Exercise prompt: Extract every line of text from the data below, copying each one word for word, and leave out the bracketed picture markers.

Provided records:
+ + + +

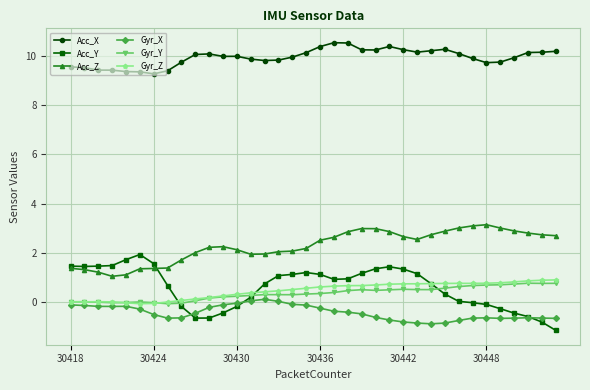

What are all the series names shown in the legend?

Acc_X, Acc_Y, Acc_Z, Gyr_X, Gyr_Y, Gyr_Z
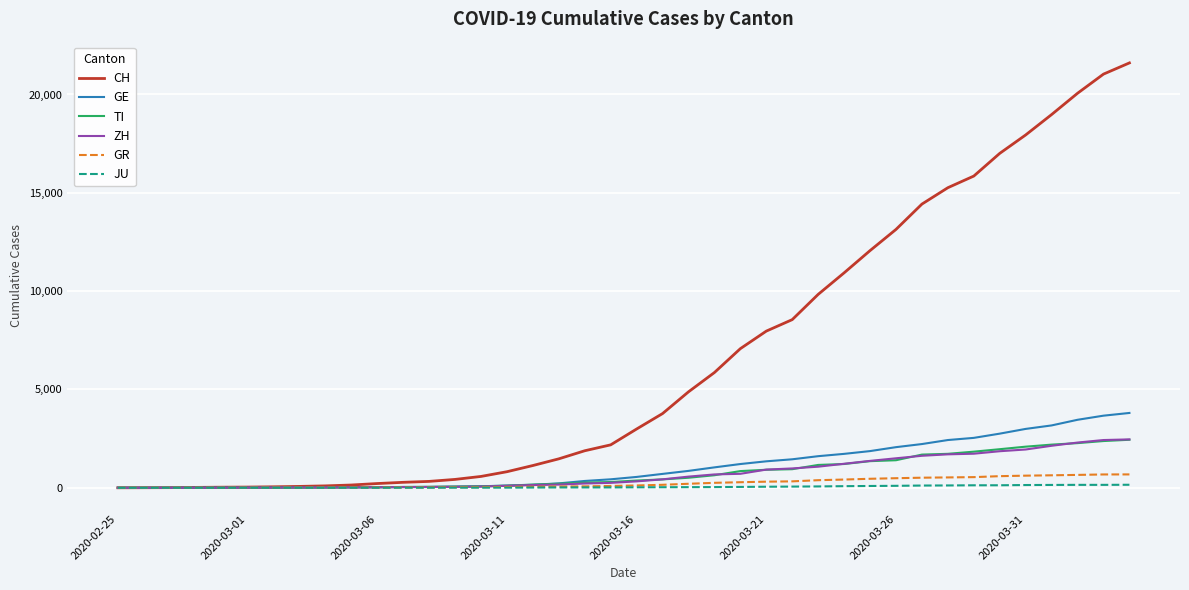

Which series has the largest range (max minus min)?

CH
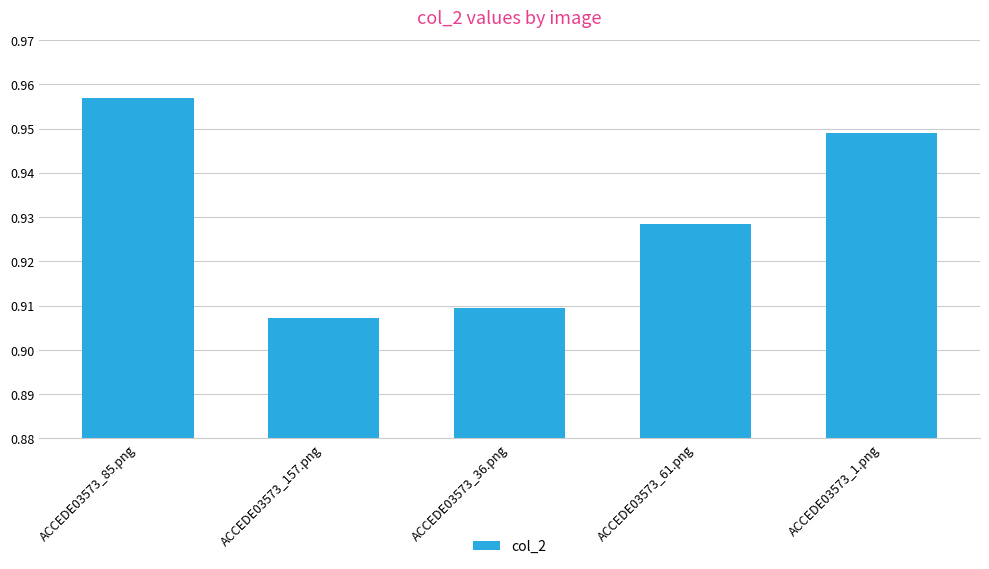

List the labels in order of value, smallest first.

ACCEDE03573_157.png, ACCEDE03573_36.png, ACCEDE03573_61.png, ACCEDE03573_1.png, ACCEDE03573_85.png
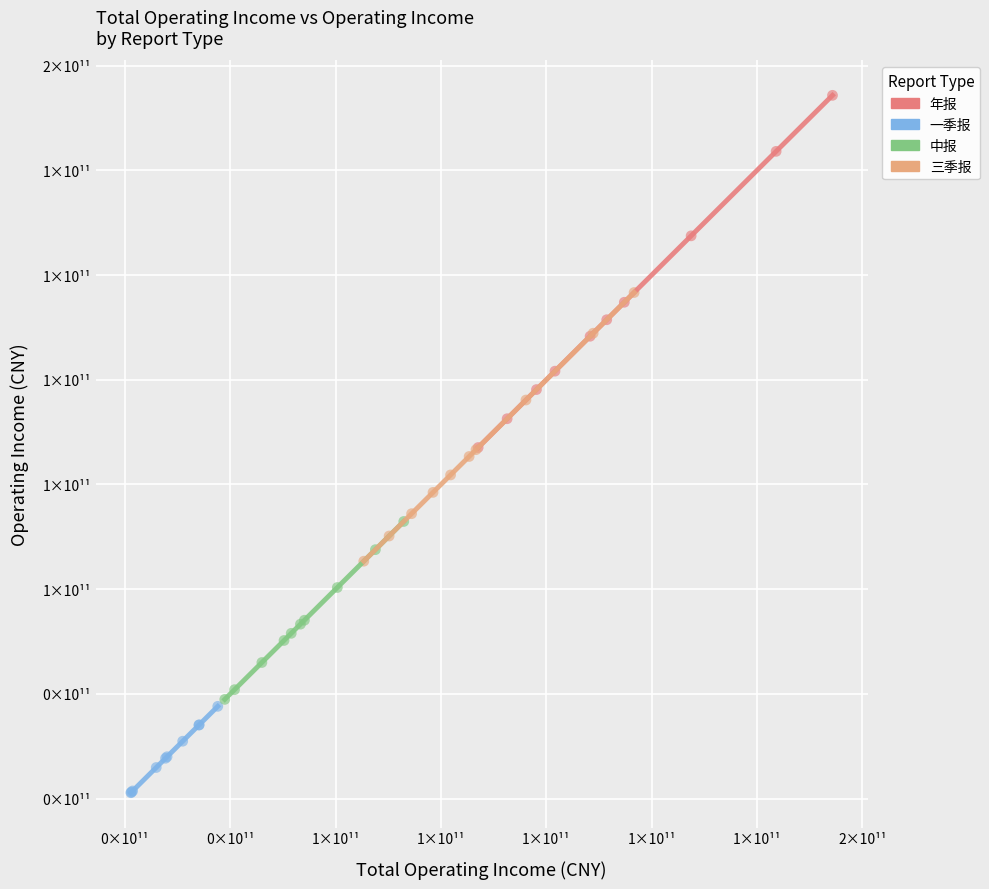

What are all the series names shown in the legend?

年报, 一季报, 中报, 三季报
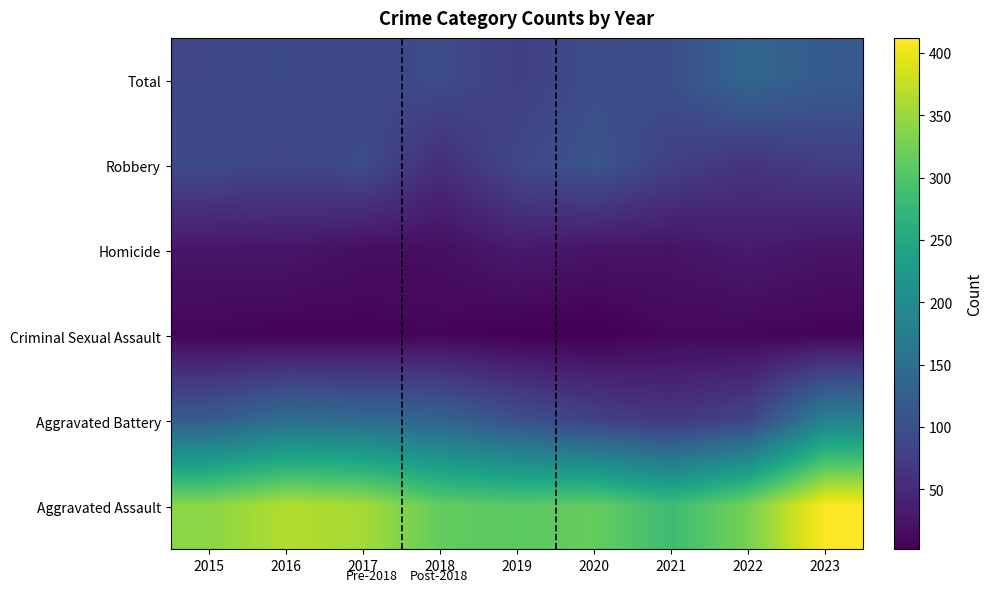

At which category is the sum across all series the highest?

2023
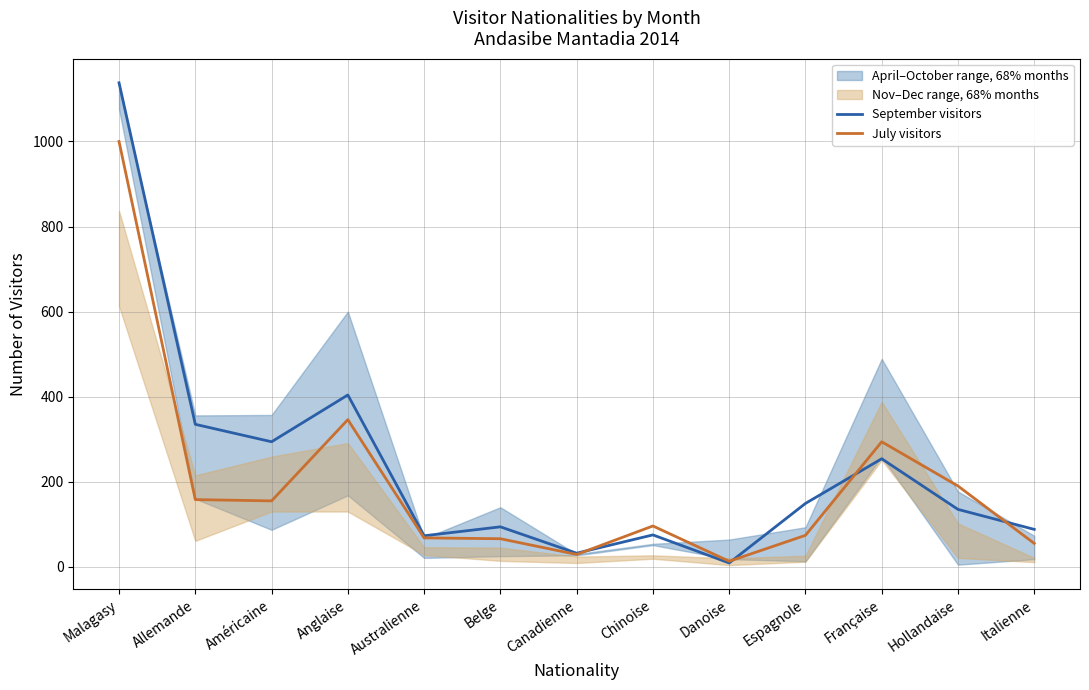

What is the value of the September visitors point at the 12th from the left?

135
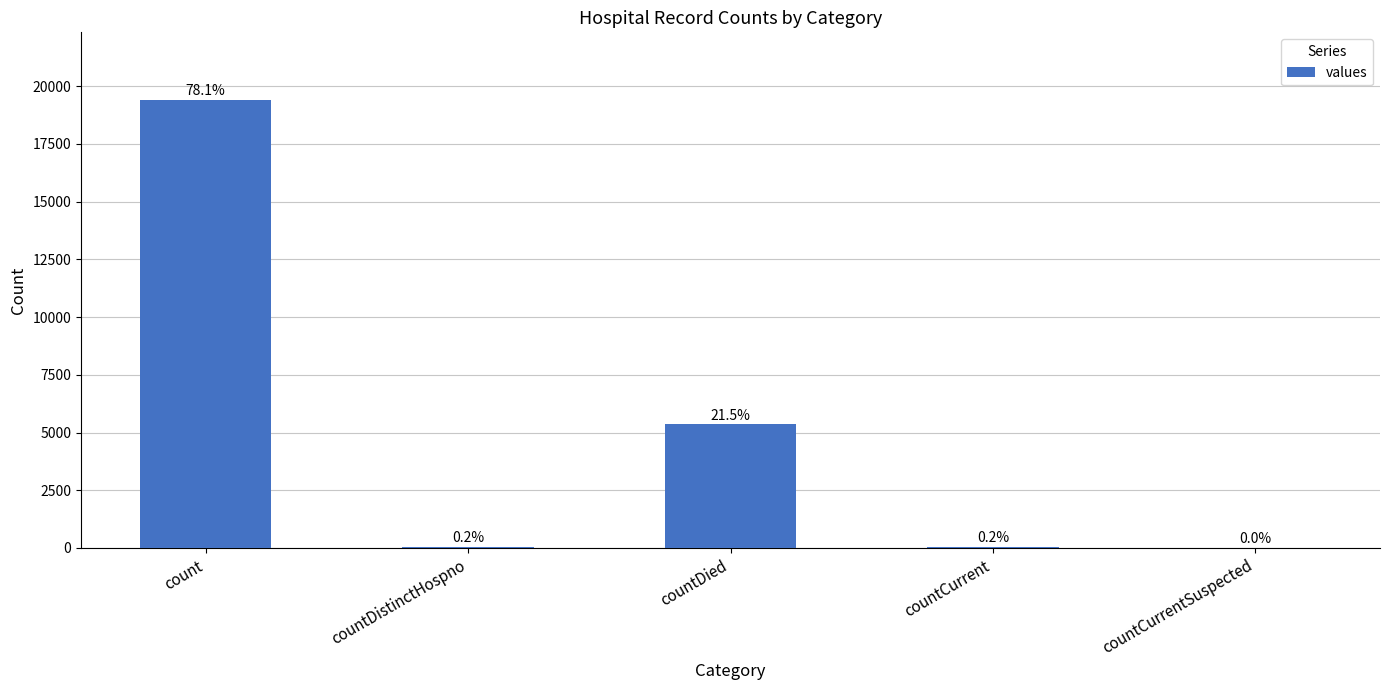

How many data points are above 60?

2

+ + + +

Response for this exercise:
What are all the series names shown in the legend?

Acc_X, Acc_Y, Acc_Z, Gyr_X, Gyr_Y, Gyr_Z

Which series has the largest range (max minus min)?

CH

List the labels in order of value, smallest first.

ACCEDE03573_157.png, ACCEDE03573_36.png, ACCEDE03573_61.png, ACCEDE03573_1.png, ACCEDE03573_85.png

What are all the series names shown in the legend?

年报, 一季报, 中报, 三季报

At which category is the sum across all series the highest?

2023

What is the value of the September visitors point at the 12th from the left?

135

How many data points are above 60?

2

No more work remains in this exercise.